Benchmarking is activated by providing following arguments:
--ground_truth [default = false]
Path to a tab-delimited text file giving expected sample composition. The file must contain headerandat list the columns:
-
sample: Sample name -
taxid:Taxonomic identifier -
proportion: Expected proportion in the [0-1] interval, not in percent
--benchmark_rank [default = 'genus']
Maximum rank for a predicted match to be positive
--benchmark_cutoff [default = 0.001]
Minimum proportion to be considered predicted
Expert options
Most users probably will not need to touch these options.
--store_reads [ default = false ]
Emit the primer-trimmed reads into the result folder. This option is mostly useful to debug errors that are related to failed primer site removal. This option is set to false by default to save storage space.
--blocklist
Provide a list of NCBI taxonomy IDs (one per line) that should be masked from the BLAST database (and thus the result). FooDMe 2 uses a built-in block list - but you can use this option to overwrite it, if need be. A typical use case would be a list of taxa that you know for a fact to be false positive hits.
--disable_low_complexity [default = false]
By default, Blast with filter/main low complexity sequences. If your amplicons have very low complexity, you may wish to set this option to disable the masking of low complexity motifs.
nextflow run bio-ram/FooDMe2 -profile apptainer \\
--input samples.tsv \\
--disable_low_complexity ...
--vsearch [ default = false ]
The default tool to compute OTUs/ASVs is DADA2. Use this option to run VSEARCH instead (short reads only).
--vsearch_min_cov [ default = 5 ]
The minimum amount of coverage required for an OTU to be created from the read data.

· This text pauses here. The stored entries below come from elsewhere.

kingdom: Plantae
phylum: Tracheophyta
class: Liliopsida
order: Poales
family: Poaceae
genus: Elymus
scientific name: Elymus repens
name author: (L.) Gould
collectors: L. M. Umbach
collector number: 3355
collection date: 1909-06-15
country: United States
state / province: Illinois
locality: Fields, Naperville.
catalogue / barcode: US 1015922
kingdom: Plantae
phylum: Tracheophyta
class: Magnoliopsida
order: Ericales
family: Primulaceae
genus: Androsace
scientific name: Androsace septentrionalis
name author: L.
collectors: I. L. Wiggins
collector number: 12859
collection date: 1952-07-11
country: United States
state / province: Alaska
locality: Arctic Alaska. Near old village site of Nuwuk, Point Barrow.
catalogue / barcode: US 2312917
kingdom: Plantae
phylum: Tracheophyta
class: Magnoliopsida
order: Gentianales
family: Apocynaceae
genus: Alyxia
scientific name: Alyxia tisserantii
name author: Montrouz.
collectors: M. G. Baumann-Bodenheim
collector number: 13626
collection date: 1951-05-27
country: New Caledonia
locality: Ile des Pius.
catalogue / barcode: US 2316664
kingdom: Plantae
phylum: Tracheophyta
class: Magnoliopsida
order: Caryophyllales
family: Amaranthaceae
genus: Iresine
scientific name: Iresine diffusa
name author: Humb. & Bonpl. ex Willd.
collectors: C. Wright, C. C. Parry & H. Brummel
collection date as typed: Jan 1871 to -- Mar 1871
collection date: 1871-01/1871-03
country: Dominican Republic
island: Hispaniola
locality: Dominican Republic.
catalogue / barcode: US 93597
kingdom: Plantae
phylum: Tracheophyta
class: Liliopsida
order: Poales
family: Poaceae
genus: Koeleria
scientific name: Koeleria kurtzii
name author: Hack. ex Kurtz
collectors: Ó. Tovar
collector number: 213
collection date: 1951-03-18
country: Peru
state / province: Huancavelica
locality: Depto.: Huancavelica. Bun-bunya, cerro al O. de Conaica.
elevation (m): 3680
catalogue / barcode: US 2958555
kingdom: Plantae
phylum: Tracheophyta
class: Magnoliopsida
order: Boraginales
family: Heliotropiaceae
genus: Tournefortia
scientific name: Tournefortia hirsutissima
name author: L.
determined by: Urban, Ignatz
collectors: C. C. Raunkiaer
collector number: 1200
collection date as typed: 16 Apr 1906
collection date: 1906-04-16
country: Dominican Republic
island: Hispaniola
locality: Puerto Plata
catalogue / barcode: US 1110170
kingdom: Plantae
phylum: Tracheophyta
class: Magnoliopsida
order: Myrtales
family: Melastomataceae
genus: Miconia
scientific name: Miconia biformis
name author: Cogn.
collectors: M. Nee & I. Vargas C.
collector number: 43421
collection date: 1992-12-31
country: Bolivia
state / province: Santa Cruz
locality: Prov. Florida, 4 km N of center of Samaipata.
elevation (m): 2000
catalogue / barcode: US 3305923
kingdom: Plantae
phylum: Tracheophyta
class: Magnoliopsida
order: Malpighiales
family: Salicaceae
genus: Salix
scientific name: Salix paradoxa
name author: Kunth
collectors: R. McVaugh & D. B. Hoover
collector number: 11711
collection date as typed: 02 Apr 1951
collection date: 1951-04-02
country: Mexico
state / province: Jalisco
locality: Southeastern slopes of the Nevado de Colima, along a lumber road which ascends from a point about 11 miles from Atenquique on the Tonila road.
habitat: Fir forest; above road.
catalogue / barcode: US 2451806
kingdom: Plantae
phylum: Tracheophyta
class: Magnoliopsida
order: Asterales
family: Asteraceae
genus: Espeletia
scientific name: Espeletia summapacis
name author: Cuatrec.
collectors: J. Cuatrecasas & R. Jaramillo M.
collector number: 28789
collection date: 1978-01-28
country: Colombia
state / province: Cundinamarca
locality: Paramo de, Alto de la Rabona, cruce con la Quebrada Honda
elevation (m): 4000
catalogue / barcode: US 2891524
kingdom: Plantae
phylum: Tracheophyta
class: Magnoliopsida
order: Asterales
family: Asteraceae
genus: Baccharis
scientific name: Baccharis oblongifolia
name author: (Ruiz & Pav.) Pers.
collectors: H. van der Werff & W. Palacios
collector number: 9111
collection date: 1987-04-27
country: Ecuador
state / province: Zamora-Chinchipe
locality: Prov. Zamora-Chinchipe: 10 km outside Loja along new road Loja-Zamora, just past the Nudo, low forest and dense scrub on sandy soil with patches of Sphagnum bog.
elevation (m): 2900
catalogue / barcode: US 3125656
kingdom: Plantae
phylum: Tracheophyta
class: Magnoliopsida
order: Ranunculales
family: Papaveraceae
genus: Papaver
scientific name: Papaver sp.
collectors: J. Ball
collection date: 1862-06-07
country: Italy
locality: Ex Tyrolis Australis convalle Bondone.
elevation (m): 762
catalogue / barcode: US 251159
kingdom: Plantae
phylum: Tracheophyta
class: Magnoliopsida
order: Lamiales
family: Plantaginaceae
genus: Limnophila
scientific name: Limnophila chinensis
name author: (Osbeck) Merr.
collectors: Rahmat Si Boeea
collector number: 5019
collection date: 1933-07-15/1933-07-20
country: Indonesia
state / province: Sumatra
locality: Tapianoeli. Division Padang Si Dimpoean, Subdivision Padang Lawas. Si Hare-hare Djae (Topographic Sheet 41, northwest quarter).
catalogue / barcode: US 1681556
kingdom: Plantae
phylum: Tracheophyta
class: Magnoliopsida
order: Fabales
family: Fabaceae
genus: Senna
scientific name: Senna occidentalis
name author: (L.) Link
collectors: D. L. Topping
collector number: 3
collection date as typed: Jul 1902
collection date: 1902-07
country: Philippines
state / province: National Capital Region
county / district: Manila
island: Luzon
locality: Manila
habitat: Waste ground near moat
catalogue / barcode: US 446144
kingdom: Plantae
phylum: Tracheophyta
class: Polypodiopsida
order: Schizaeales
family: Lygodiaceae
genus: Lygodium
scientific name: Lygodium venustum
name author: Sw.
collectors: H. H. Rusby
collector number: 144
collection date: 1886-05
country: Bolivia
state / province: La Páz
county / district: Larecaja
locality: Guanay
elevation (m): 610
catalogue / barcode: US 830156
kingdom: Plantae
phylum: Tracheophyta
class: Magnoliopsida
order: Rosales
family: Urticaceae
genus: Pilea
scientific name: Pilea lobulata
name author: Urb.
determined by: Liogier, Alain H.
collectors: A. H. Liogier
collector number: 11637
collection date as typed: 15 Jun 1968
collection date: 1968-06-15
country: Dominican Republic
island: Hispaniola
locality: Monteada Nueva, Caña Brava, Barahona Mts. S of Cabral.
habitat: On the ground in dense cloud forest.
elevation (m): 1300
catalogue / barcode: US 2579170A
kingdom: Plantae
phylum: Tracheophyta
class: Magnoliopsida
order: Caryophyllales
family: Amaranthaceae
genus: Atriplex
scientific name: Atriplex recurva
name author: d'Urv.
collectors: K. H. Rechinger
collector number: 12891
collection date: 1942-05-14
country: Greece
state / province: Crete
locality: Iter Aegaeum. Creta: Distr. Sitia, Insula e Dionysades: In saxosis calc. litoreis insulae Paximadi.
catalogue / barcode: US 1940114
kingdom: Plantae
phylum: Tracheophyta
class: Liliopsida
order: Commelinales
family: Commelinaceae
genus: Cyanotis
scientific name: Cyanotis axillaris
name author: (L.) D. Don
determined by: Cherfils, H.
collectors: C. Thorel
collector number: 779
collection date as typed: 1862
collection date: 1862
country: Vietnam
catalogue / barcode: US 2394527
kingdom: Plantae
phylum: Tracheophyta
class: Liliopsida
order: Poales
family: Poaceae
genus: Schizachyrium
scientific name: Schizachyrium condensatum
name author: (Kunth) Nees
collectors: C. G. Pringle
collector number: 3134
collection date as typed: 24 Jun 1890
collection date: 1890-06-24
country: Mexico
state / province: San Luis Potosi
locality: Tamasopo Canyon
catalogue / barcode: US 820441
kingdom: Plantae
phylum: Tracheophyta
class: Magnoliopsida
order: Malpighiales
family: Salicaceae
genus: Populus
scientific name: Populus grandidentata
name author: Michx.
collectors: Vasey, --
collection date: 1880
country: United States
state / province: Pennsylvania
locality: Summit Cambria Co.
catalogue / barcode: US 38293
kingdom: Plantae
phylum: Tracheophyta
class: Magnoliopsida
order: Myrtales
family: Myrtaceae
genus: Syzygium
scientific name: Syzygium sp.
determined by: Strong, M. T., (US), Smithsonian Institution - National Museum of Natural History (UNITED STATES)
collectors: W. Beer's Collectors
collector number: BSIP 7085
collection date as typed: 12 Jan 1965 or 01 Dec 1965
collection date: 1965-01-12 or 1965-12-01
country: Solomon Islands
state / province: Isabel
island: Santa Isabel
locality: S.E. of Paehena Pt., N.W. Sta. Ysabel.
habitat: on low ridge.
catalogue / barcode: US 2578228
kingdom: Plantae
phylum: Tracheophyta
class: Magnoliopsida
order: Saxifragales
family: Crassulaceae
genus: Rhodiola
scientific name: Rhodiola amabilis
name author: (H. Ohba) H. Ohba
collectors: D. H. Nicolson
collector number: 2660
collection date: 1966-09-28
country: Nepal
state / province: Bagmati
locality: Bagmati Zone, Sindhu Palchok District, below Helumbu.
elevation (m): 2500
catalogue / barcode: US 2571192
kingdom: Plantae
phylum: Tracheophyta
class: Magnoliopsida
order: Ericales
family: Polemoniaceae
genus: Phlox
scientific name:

--vsearch_cluster_id [ default = 98 ]
The percentage similarity for ASUs to be collapsed into OTUs. If you set this to 100, ASUs will not be collapsed at all, which will generate a higher resolution call set at the cost of added noise. In turn, setting this value too low may collapse separate species into "hybrid" OTUs. The default of 98 seems to work quite well for our data, but will occasionally fragment individual taxa into multiple OTUs if sequencing error rate is high. For the TSV output, OTUs with identical taxonimic assignments will be counted as one, whereas the JSON output leaves this step to the user.
PCR primer trimming
Some possible usage examples:
nextflow run bio-raum/FooDMe2 -profile standard,conda --input samples.csv \\
--primer_set amniotes_dobrovolny \\
--run_name cutadapt-test
This example uses a built-in primer set to perform primer removal.
nextflow run bio-raum/FooDMe2 -profile standard,conda --input samples.csv \\
--primers_fa my_primers.fasta \\
--db srna \\
--run_name cutadapt-test
This example uses your custom primers, performs PCR primer site removal with cutadapt and performs taxonomic profiling against the srrna database.
nextflow run bio-raum/FooDMe2 -profile standard,conda --input samples.csv \\
--primer_set amniotes_dobrovolny \\
--cutadapt_trim_3p \\
--run_name cutadapt-test
This example will additionally reverse complement your primer sequences and check for primer binding sites at both ends of each read.
--cutadapt_trim_3p [ default = false ]
Use this option if you know that your read length is as long or longer than your PCR product. In this case, the reads will carry both the forward and reverse primer site - something that Cutadapt will normally fail to detect.
--cutadapt_options [ default = "" ]
Any additional options you feel should be passed to Cutadapt. Use at your own risk.